- TASK DETAILS
Extract the complete passage on the idea of being "normal" and reproduce it word for word without changes.

- EXCERPT
Again, there is much evidence of your pain and suffering, but although you cry out for compassion with your plight, you turn patronizing, arrogant, and even dehumanizing towards a large number of individuals by pretending to be able to know them all. You define what is normal /for/ them. This would not be so bad if it were possible to ascertain that you are normal, or generally that one is normal. The desire to be normal is so strong with people who fear having a deviant psychology that they hunt the literature for evidence that they are within at least one definition of "normal". However, there /is/ no "normal". There is expediency of actions and reactions. Rationality is not acting in particular way, it is using the feedback from the world that is acted upon to modify the actions. You declare someone other than normal and irrational when you cannot understand them, but more often than not, this has been abused by both the medical and other professions with power to judge people to mean that if a group of people who consider themselves "normal" are unable to figure out the reasoning behind your actions and reactions, then you are not normal, irrational, and possibly mentally ill. Since people with average intelligence tend to be "normal" more often than not, and people with very low or very high intelligence tend not to be "normal" more often than not, this system has caused very highly intelligent people to be mistreated and encouraging the myth that very high intelligence is indistinguishable from madness. However, among a group of people who believe in reincarnation, there is a different set of "normal" reactions and lines of reasoning than among a group of people who consider the belief in reincarnation to be prima facie evidence of insanity. The stereotypical nutcase believes he is Napeleon Bonarparte or Jesus or some other historical figure. Meanwhile, in other parts of the world, very serious people go looking for the reincarnated Dalai Lama and usually find him in young boys. If you hear voices tell you what to do, you are classified as insane in our days, but Joan of Arc heard the voice of God tell her what to do and led a nation of co-believers. "Normal" is such a tainted concept that anyone who speaks of it should replace it with the much more honest and appropriate "just like I am".

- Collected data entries

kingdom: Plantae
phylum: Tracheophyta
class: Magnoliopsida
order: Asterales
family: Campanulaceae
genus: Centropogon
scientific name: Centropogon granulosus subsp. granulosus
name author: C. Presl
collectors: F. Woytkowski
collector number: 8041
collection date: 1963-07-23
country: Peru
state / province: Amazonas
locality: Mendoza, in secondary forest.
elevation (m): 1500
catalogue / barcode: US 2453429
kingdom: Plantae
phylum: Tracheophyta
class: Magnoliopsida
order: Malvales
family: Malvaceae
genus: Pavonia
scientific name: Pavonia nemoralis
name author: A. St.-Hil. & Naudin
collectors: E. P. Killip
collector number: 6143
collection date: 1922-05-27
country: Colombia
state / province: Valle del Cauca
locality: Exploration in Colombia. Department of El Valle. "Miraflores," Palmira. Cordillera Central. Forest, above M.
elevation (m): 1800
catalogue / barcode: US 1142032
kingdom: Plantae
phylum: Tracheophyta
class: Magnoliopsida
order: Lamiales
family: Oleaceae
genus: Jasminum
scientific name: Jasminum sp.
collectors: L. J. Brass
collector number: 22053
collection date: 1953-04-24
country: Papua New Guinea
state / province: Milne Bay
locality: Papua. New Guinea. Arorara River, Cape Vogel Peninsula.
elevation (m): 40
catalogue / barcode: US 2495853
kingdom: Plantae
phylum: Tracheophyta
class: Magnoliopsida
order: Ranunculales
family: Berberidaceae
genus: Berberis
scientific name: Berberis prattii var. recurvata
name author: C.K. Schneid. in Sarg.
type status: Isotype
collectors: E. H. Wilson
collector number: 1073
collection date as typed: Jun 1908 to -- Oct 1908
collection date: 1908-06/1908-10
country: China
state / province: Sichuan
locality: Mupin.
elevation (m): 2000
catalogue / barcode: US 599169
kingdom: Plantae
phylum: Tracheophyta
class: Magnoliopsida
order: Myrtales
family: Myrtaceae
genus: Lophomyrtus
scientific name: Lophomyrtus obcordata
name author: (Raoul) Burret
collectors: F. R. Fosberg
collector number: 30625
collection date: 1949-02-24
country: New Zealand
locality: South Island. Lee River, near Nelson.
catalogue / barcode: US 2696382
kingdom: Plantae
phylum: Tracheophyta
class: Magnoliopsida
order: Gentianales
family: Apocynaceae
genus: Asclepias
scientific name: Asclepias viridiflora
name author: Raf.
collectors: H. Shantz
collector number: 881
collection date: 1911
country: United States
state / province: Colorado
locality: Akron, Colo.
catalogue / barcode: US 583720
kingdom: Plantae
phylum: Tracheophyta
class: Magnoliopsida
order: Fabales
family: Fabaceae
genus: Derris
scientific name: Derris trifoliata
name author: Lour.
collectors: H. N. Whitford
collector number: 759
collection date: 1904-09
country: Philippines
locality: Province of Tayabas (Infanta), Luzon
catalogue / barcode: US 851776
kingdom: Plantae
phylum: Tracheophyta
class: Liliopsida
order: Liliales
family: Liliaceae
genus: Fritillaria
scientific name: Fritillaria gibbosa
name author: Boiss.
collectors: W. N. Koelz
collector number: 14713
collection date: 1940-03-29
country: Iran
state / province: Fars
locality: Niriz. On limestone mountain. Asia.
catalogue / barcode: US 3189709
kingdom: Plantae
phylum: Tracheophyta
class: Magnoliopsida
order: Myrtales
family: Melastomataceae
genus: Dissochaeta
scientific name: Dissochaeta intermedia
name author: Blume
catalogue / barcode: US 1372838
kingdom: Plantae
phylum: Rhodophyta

- WORKED SOLUTION
Again, there is much evidence of your pain and suffering, but although you cry out for compassion with your plight, you turn patronizing, arrogant, and even dehumanizing towards a large number of individuals by pretending to be able to know them all. You define what is normal /for/ them. This would not be so bad if it were possible to ascertain that you are normal, or generally that one is normal. The desire to be normal is so strong with people who fear having a deviant psychology that they hunt the literature for evidence that they are within at least one definition of "normal". However, there /is/ no "normal". There is expediency of actions and reactions. Rationality is not acting in particular way, it is using the feedback from the world that is acted upon to modify the actions. You declare someone other than normal and irrational when you cannot understand them, but more often than not, this has been abused by both the medical and other professions with power to judge people to mean that if a group of people who consider themselves "normal" are unable to figure out the reasoning behind your actions and reactions, then you are not normal, irrational, and possibly mentally ill. Since people with average intelligence tend to be "normal" more often than not, and people with very low or very high intelligence tend not to be "normal" more often than not, this system has caused very highly intelligent people to be mistreated and encouraging the myth that very high intelligence is indistinguishable from madness. However, among a group of people who believe in reincarnation, there is a different set of "normal" reactions and lines of reasoning than among a group of people who consider the belief in reincarnation to be prima facie evidence of insanity. The stereotypical nutcase believes he is Napeleon Bonarparte or Jesus or some other historical figure. Meanwhile, in other parts of the world, very serious people go looking for the reincarnated Dalai Lama and usually find him in young boys. If you hear voices tell you what to do, you are classified as insane in our days, but Joan of Arc heard the voice of God tell her what to do and led a nation of co-believers. "Normal" is such a tainted concept that anyone who speaks of it should replace it with the much more honest and appropriate "just like I am".